После того, как все наделись до отвала, дама спросила:
– Что вы больше всего хотели увидеть в Кентербери?
– Собор, – ответила Элис, – и место, где убили Томаса Бекета.
– И крепость, – сказал Дикки.
Освальд хотел осмотреть городские стены, потому что ему нравится история о Святом Альфедже[36] и данах.
– Ну-ну, – сказала дама и надела шляпку, очень продуманную – не комок ворсистой материи и перьев, не закрывающий лица, который надевают набекрень и прикалывают длинными булавками, а почти такую же большую, как у нас, с широкими полями, красными цветами и черными лентами (их завязывают под подбородком, чтобы шляпу не сдуло).
И все мы отправились осматривать Кентербери. Дики и Освальд по очереди несли Денни на спине. Дама называла его «раненый товарищ».
Сперва мы пошли в церковь. Освальд, в чьем живом уме легко зарождаются подозрения, боялся, что леди начнет разговаривать в церкви, но она этого не сделала. Церковная дверь была открыта. Я помню, мама однажды сказала, что хорошо и правильно оставлять церкви открытыми на весь день, чтобы усталые люди могли войти, помолчать и помолиться, если захотят. Но говорить вслух в церкви не очень уважительно. (Смотри примечание А).
Когда мы вышли на улицу, дама сказала:
– Представьте, как на ступенях алтаря началась безумная борьба, и Бекет швырнул на землю одного из напавших на него людей, а ведь тот был в доспехах…
– Было бы гораздо умнее, – перебил Эйч-Оу, – швырнуть его без доспехов, пусть бы доспехи остались стоять.
Элис и Освальд бросили на умника испепеляющий взгляд и попросили:
– Продолжайте.
И дама продолжала. Она рассказала нам все о Бекете, а потом о Святом Альфедже, в которого швыряли костями до тех пор, пока он не умер, потому что он не хотел обременять налогами свой бедный народ в угоду мерзким гадким датчанам.
Денни продекламировал стихотворение «Баллада о Кентербери». Сперва там говорится о датских военных кораблях с носами в виде змей, а в конце о том, что надо поступать так, как вы хотели бы, чтобы поступили с вами. Стих длинный, зато в нем перечислены все говяжьи кости, брошенные в Святого Альфедже, и все рассказано об этом святом.

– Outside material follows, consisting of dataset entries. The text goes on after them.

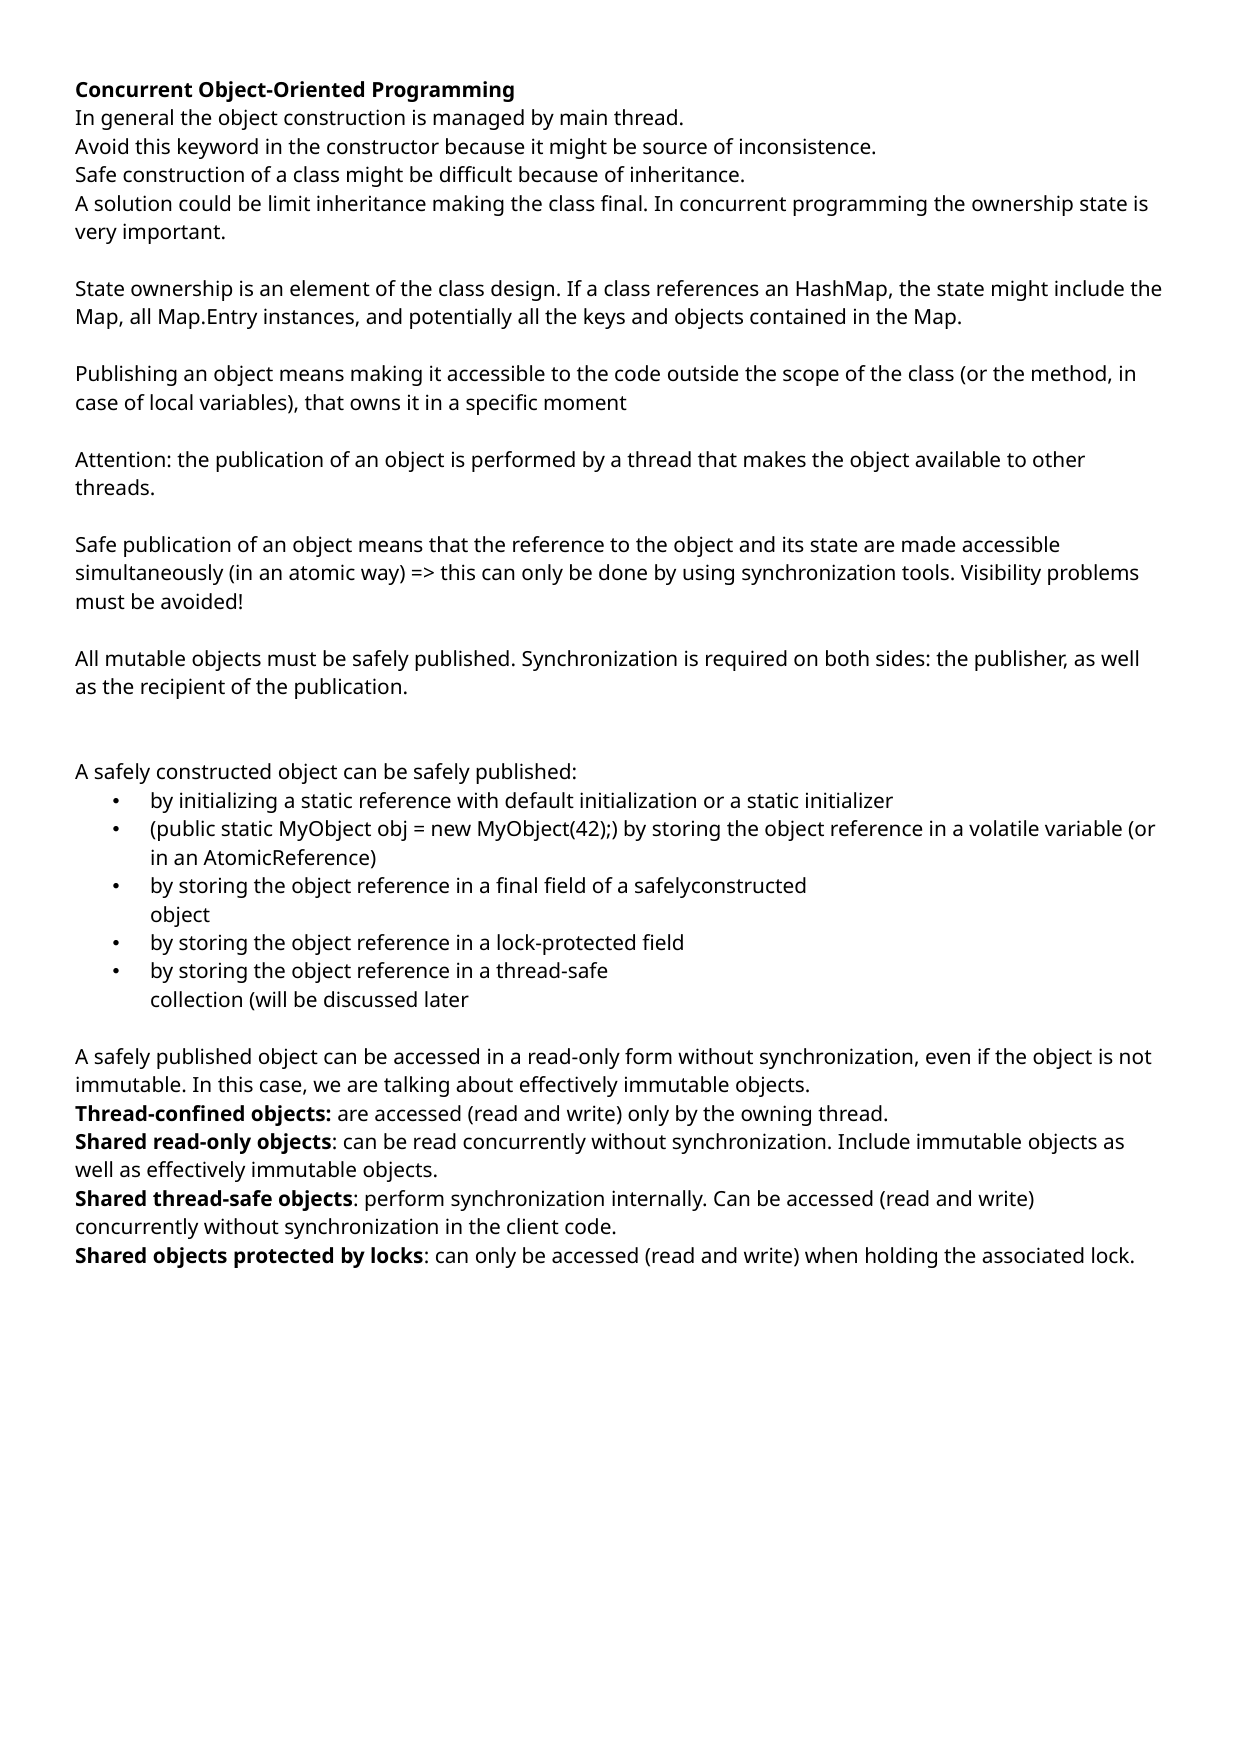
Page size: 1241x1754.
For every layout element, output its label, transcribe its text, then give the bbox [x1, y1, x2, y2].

text Avoid this keyword in the constructor because it might be source of inconsistence. [75, 132, 1166, 160]
list object [112, 900, 1166, 928]
list by storing the object reference in a final field of a safelyconstructed [112, 871, 1166, 900]
text Safe construction of a class might be difficult because of inheritance. [75, 160, 1166, 189]
text A solution could be limit inheritance making the class final. In concurrent programming the ownership state is very important. [75, 189, 1166, 246]
text All mutable objects must be safely published. Synchronization is required on both sides: the publisher, as well as the recipient of the publication. [75, 644, 1166, 701]
text Shared objects protected by locks: can only be accessed (read and write) when holding the associated lock. [75, 1241, 1166, 1269]
list by storing the object reference in a thread-safe [112, 957, 1166, 985]
text Shared read-only objects: can be read concurrently without synchronization. Include immutable objects as well as effectively immutable objects. [75, 1127, 1166, 1184]
text A safely constructed object can be safely published: [75, 757, 1166, 786]
list (public static MyObject obj = new MyObject(42);) by storing the object reference in a volatile variable (or in an AtomicReference) [112, 814, 1166, 871]
list by initializing a static reference with default initialization or a static initializer [112, 786, 1166, 814]
list collection (will be discussed later [112, 985, 1166, 1013]
text Thread-confined objects: are accessed (read and write) only by the owning thread. [75, 1099, 1166, 1127]
text Attention: the publication of an object is performed by a thread that makes the object available to other threads. [75, 445, 1166, 502]
text Safe publication of an object means that the reference to the object and its state are made accessible simultaneously (in an atomic way) => this can only be done by using synchronization tools. Visibility problems must be avoided! [75, 530, 1166, 615]
text A safely published object can be accessed in a read-only form without synchronization, even if the object is not immutable. In this case, we are talking about effectively immutable objects. [75, 1042, 1166, 1099]
text concurrently without synchronization in the client code. [75, 1212, 1166, 1241]
list by storing the object reference in a lock-protected field [112, 928, 1166, 957]
text State ownership is an element of the class design. If a class references an HashMap, the state might include the Map, all Map.Entry instances, and potentially all the keys and objects contained in the Map. [75, 274, 1166, 331]
text In general the object construction is managed by main thread. [75, 103, 1166, 132]
text Publishing an object means making it accessible to the code outside the scope of the class (or the method, in case of local variables), that owns it in a specific moment [75, 359, 1166, 416]
text Shared thread-safe objects: perform synchronization internally. Can be accessed (read and write) [75, 1184, 1166, 1212]
text Concurrent Object-Oriented Programming [75, 75, 1166, 103]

Потом дама показала нам крепость, похожую на дом для сушки хмеля. А под кентерберийскими стенами, с которых Альфедже бросал вызов датчанам, находился обычный фермерский двор. Больница[37] смахивала на сарай, и другие достопримечательности были не похожи на себя, но мы ходили повсюду и очень хорошо провели время. Дама была такой забавной, к тому же иногда разговаривала, как настоящий экскурсовод, с которым я позже познакомился в соборе. Когда мы наконец сказали, что Кентербери что-то слишком маленький, леди ответила:
– Что ж, жаль было бы забраться в такую даль и не услышать хоть что-нибудь о Кентербери.

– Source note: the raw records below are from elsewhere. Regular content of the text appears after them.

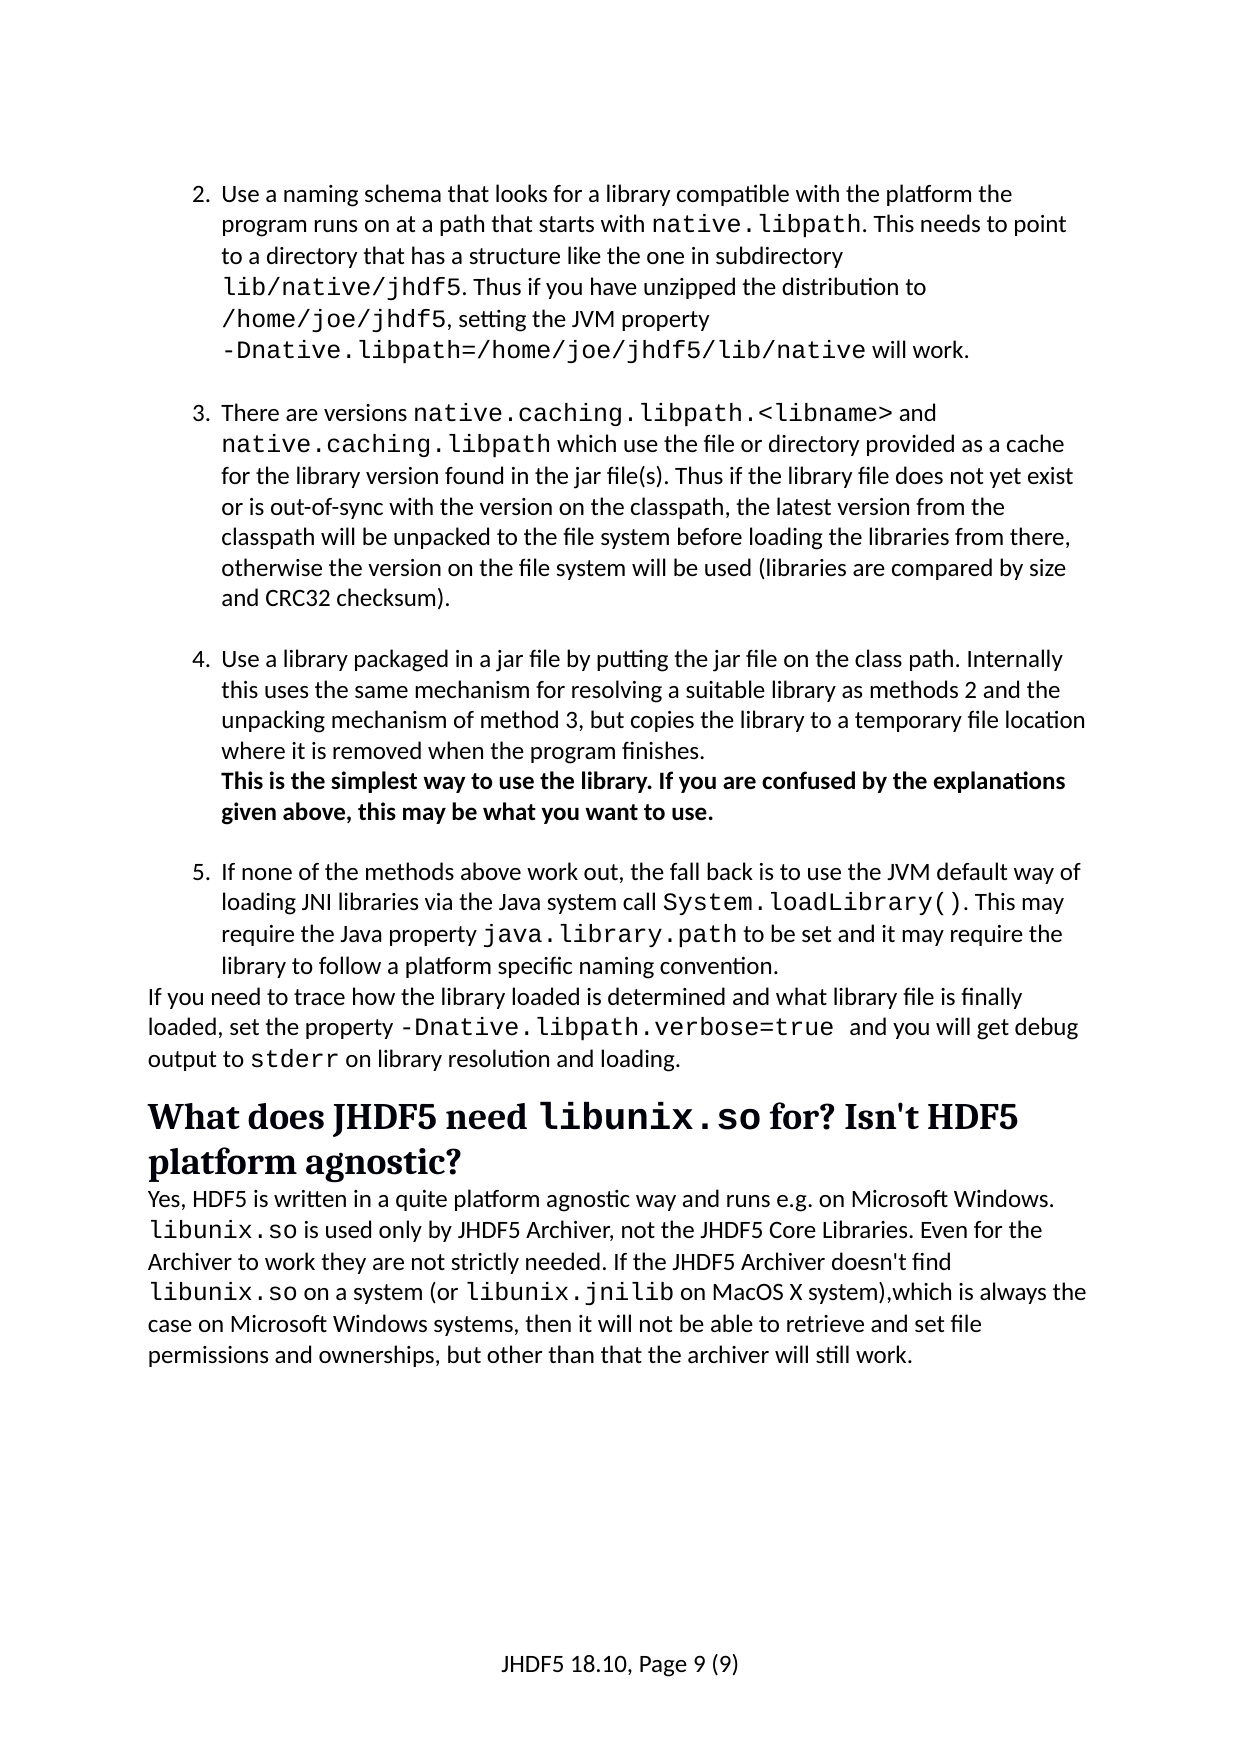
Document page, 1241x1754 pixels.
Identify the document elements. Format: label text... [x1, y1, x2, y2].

text Yes, HDF5 is written in a quite platform agnostic way and runs e.g. on Microsoft Windows. libunix.so is used only by JHDF5 Archiver, not the JHDF5 Core Libraries. Even for the Archiver to work they are not strictly needed. If the JHDF5 Archiver doesn't find libunix.so on a system (or libunix.jnilib on MacOS X system),which is always the case on Microsoft Windows systems, then it will not be able to retrieve and set file permissions and ownerships, but other than that the archiver will still work. [148, 1184, 1093, 1369]
subtitle What does JHDF5 need libunix.so for? Isn't HDF5 platform agnostic? [148, 1096, 1093, 1184]
list Use a naming schema that looks for a library compatible with the platform the program runs on at a path that starts with native.libpath. This needs to point to a directory that has a structure like the one in subdirectory lib/native/jhdf5. Thus if you have unzipped the distribution to /home/joe/jhdf5, setting the JVM property -Dnative.libpath=/home/joe/jhdf5/lib/native will work. [192, 178, 1093, 366]
text If you need to trace how the library loaded is determined and what library file is finally loaded, set the property -Dnative.libpath.verbose=true and you will get debug output to stderr on library resolution and loading. [148, 981, 1093, 1075]
list There are versions native.caching.libpath.<libname> and native.caching.libpath which use the file or directory provided as a cache for the library version found in the jar file(s). Thus if the library file does not yet exist or is out-of-sync with the version on the classpath, the latest version from the classpath will be unpacked to the file system before loading the libraries from there, otherwise the version on the file system will be used (libraries are compared by size and CRC32 checksum). [192, 397, 1093, 613]
list If none of the methods above work out, the fall back is to use the JVM default way of loading JNI libraries via the Java system call System.loadLibrary(). This may require the Java property java.library.path to be set and it may require the library to follow a platform specific naming convention. [192, 856, 1093, 981]
list Use a library packaged in a jar file by putting the jar file on the class path. Internally this uses the same mechanism for resolving a suitable library as methods 2 and the unpacking mechanism of method 3, but copies the library to a temporary file location where it is removed when the program finishes. This is the simplest way to use the library. If you are confused by the explanations given above, this may be what you want to use. [192, 643, 1093, 827]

Тут нам сразу открылась ужасная истина, и Элис воскликнула:
– Как жестоко вы нас провели!
Но Освальд тут же учтиво сказал:
– Ну и пусть. Это было здорово проделано.

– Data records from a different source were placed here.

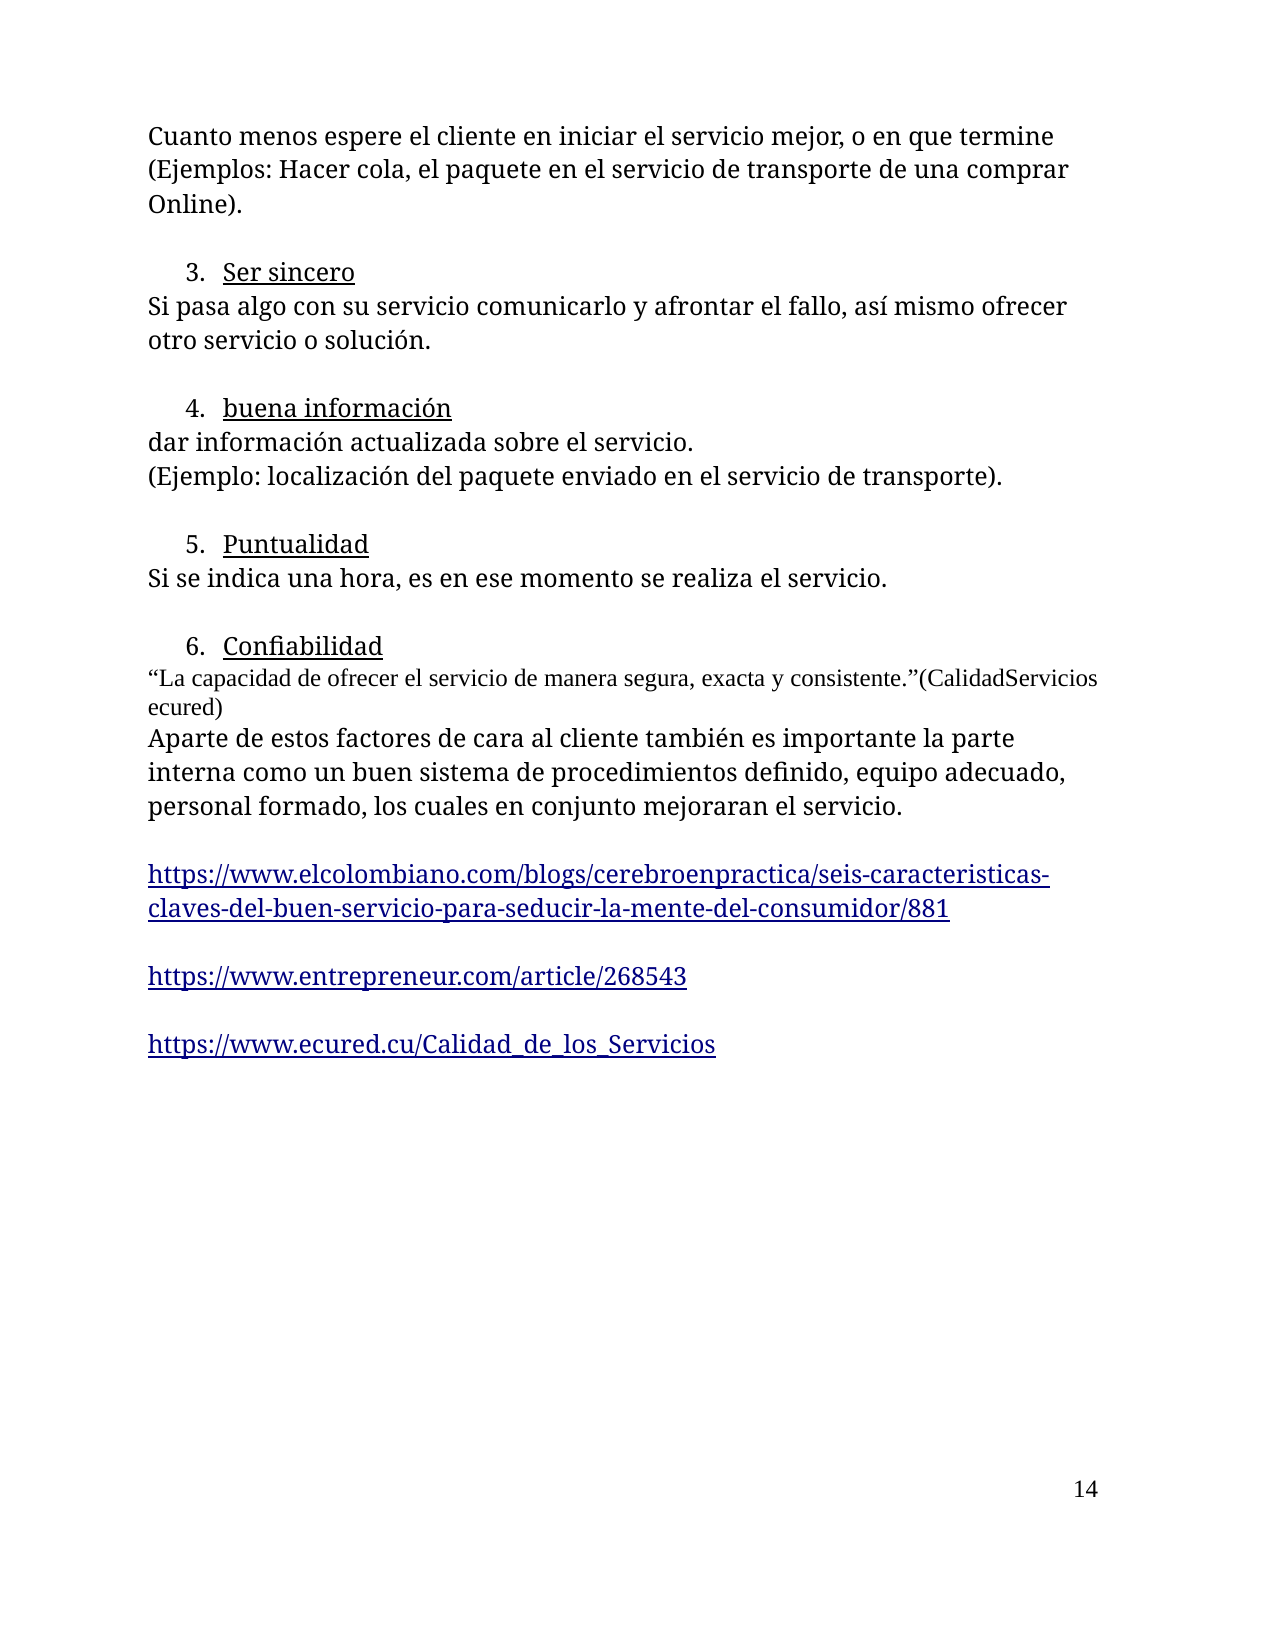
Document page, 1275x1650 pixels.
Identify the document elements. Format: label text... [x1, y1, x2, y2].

list Confiabilidad [185, 629, 1098, 663]
text “La capacidad de ofrecer el servicio de manera segura, exacta y consistente.”(CalidadServicios ecured) [148, 663, 1098, 721]
text dar información actualizada sobre el servicio. [148, 425, 1098, 459]
text https://www.ecured.cu/Calidad_de_los_Servicios [148, 1027, 1098, 1061]
text Aparte de estos factores de cara al cliente también es importante la parte interna como un buen sistema de procedimientos definido, equipo adecuado, personal formado, los cuales en conjunto mejoraran el servicio. [148, 721, 1098, 823]
text https://www.elcolombiano.com/blogs/cerebroenpractica/seis-caracteristicas-claves-del-buen-servicio-para-seducir-la-mente-del-consumidor/881 [148, 857, 1098, 925]
text Si pasa algo con su servicio comunicarlo y afrontar el fallo, así mismo ofrecer otro servicio o solución. [148, 288, 1098, 357]
text (Ejemplos: Hacer cola, el paquete en el servicio de transporte de una comprar Online). [148, 152, 1098, 220]
text (Ejemplo: localización del paquete enviado en el servicio de transporte). [148, 459, 1098, 493]
list Puntualidad [185, 527, 1098, 561]
text Cuanto menos espere el cliente en iniciar el servicio mejor, o en que termine [148, 118, 1098, 152]
text https://www.entrepreneur.com/article/268543 [148, 959, 1098, 993]
text Si se indica una hora, es en ese momento se realiza el servicio. [148, 561, 1098, 595]
list Ser sincero [185, 254, 1098, 288]
list buena información [185, 391, 1098, 425]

Он не сказал: «Я с самого начала обо всем догадался», хотя искушение было велико. Потому что он и вправду с самого начала чувствовал, что деревня слишком маленькая для Кентербери. (Смотри примечание Б).
На самом деле то место называлось Хейзелбридж, а вовсе не Кентербери. В Кентербери мы съездили в другой раз. (Смотри примечание В).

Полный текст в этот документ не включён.